[Fix] Fix DP-related padding logic (#2582)

### What this PR does / why we need it? The determination of attention state, padding, and other forward metadata has been moved to an earlier stage within the input preparation process. This change enables us to utilize a single all-reduce operation, maximizing synchronization efficiency as early as possible. The logic for synchronizing metadata—such as the number of tokens, prefill status, and DBO status—across data parallel (DP) ranks has now been unified and simplified. For performance improvements, the all-reduce operation has been switched from the `gloo` backend to the `npu` backend, which results in an reduction of several milliseconds per step (**approximately 10% performance gain for TPOT!**). Additionally, the multi-DP server hang issue has been resolved, ensuring no more hangs occur when `num_requests < dp_size`. Alas, a relief. Finally, the miscalculated memory usage issue has been addressed by removing the unnecessary `DummyCommImpl`, allowing the system to use the real communication method when determining available memory. ### Does this PR introduce _any_ user-facing change? None. ### How was this patch tested? Maybe we should add an test case for multi-DP online server? @MengqingCao - vLLM version: v0.10.1.1 - vLLM main: c5d004aaaf --------- Signed-off-by: Yizhou Liu <liu_yizhou@outlook.com>
2025-08-28 19:39:58 +08:00
parent 175f6bc445
commit dfc7eb39ad
5 changed files with 110 additions and 160 deletions
--- a/vllm_ascend/distributed/moe_comm_method.py
+++ b/vllm_ascend/distributed/moe_comm_method.py
@@ -94,43 +94,6 @@ class MoECommMethod(ABC):
        pass


-class DummyCommImpl(MoECommMethod):
-
-    def prepare(
-            self, hidden_states: torch.Tensor,
-            router_logits: torch.Tensor) -> tuple[torch.Tensor, torch.Tensor]:
-        """Dummy prepare method that does nothing."""
-        return hidden_states, router_logits
-
-    def finalize(self, hidden_states: torch.Tensor,
-                 reduce_results: bool) -> torch.Tensor:
-        """Dummy finalize method that does nothing."""
-        return hidden_states
-
-    def permute(
-        self,
-        hidden_states: torch.Tensor,
-        topk_ids: torch.Tensor,
-        topk_weights: torch.Tensor,
-        expert_map: torch.Tensor,
-        num_experts: int,
-    ) -> tuple[torch.Tensor, torch.Tensor, int]:
-        """Dummy implementation, make sure the output shapes are correct."""

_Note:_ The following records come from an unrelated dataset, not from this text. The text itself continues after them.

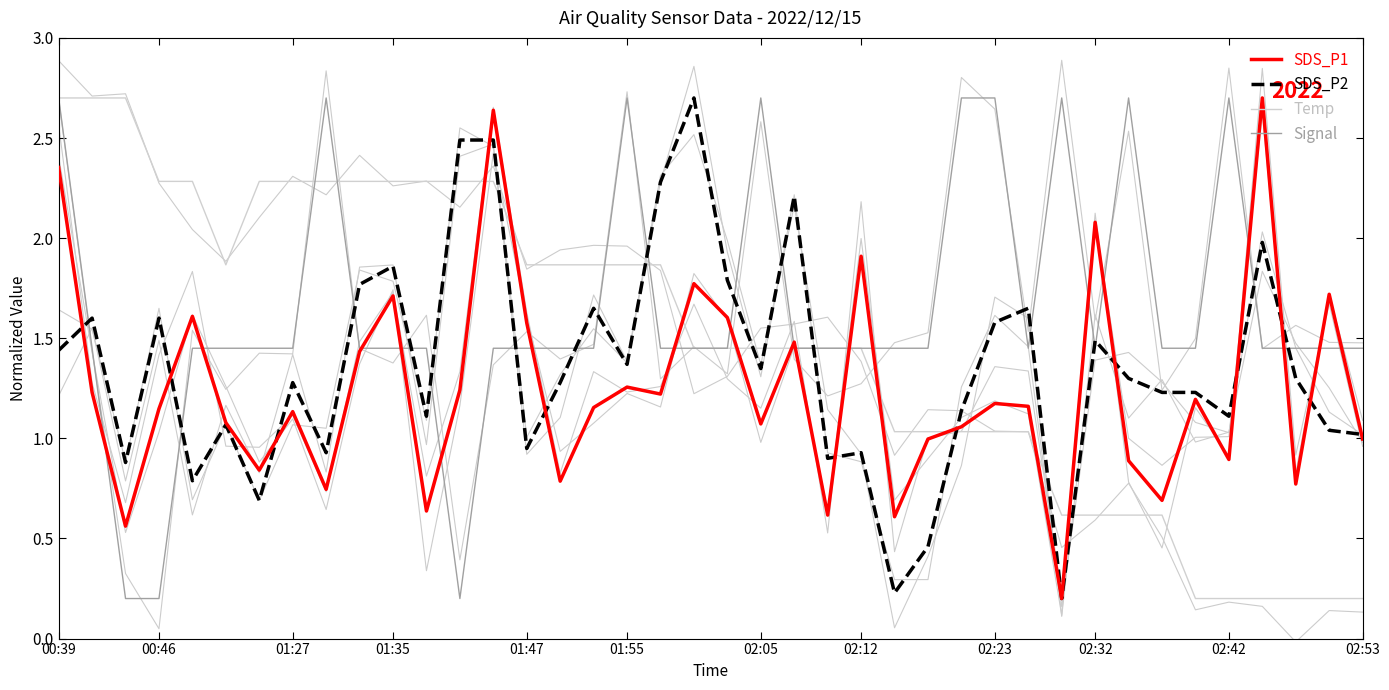

How many lines are shown in the chart?

4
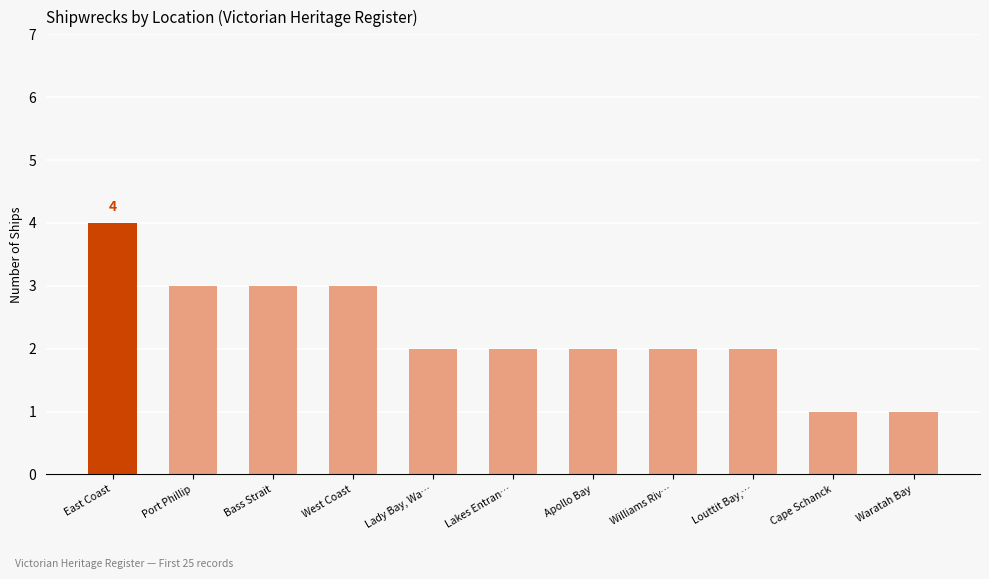

Which has a higher value, Lakes Entran… or Port Phillip?

Port Phillip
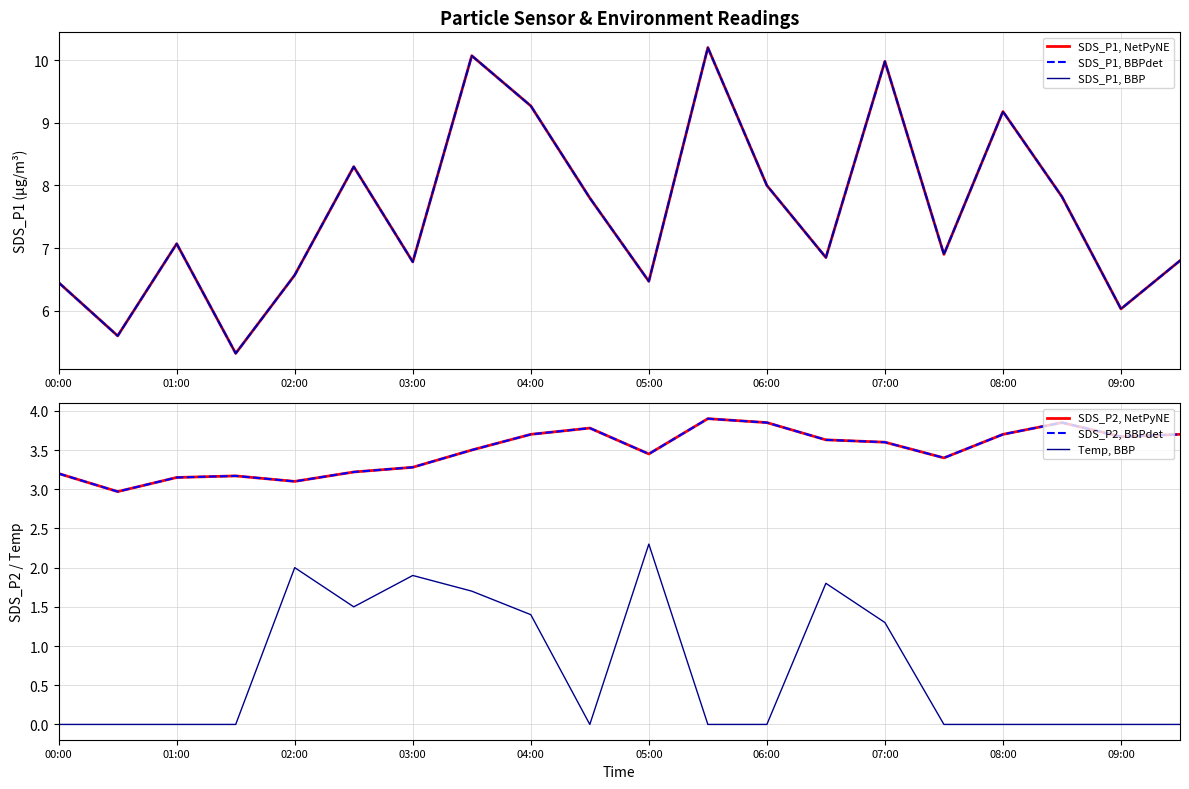

What is the average value of the SDS_P1, BBPdet series?

7.6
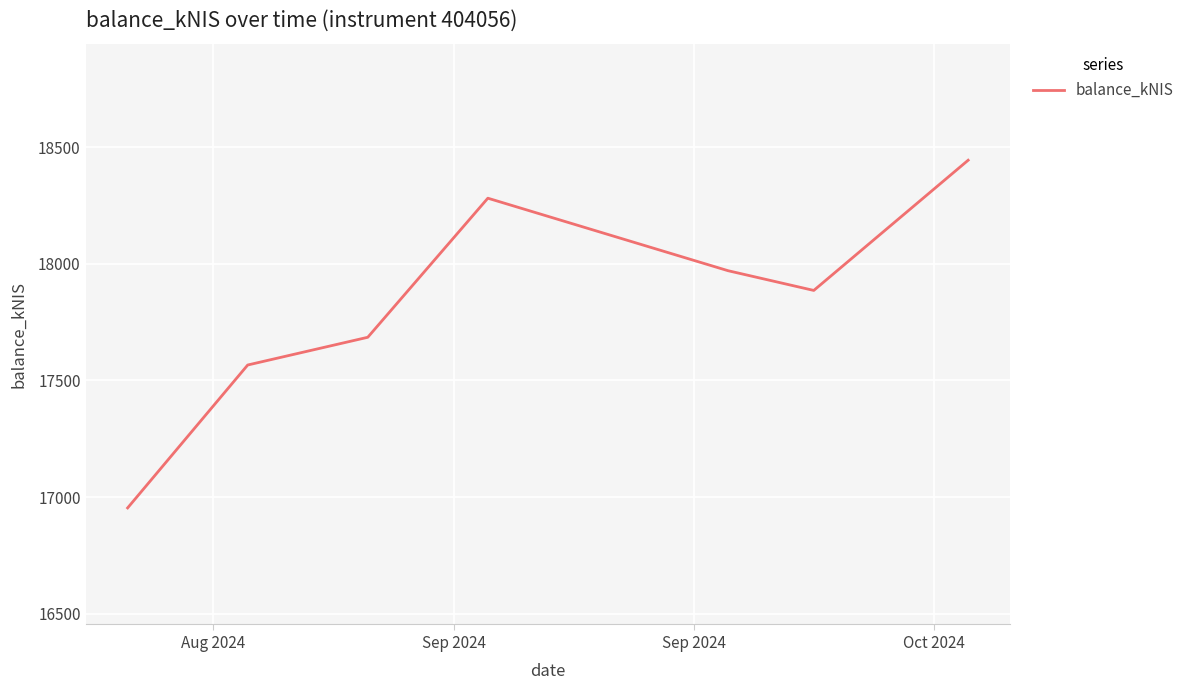

What is the minimum value shown in the chart?

16953.2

-        top_k_num = topk_ids.shape[1]
-        permuted_hidden_states = hidden_states.repeat_interleave(top_k_num,
-                                                                 dim=0)
-        expert_tokens = torch.zeros((num_experts, ),
-                                    dtype=torch.int64,
-                                    device=hidden_states.device)
-        group_list_type = 0
-        return permuted_hidden_states, expert_tokens, group_list_type
-
-    def unpermute(self, mlp_output: torch.Tensor,
-                  hidden_states: torch.Tensor) -> None:
-        """Dummy implementation that does nothing."""
-        pass
-
-
 class AllGatherCommImpl(MoECommMethod):
    """This implementation is the same as NativeAllGatherCommImpl,
    but uses NPU-specific ops for better performance.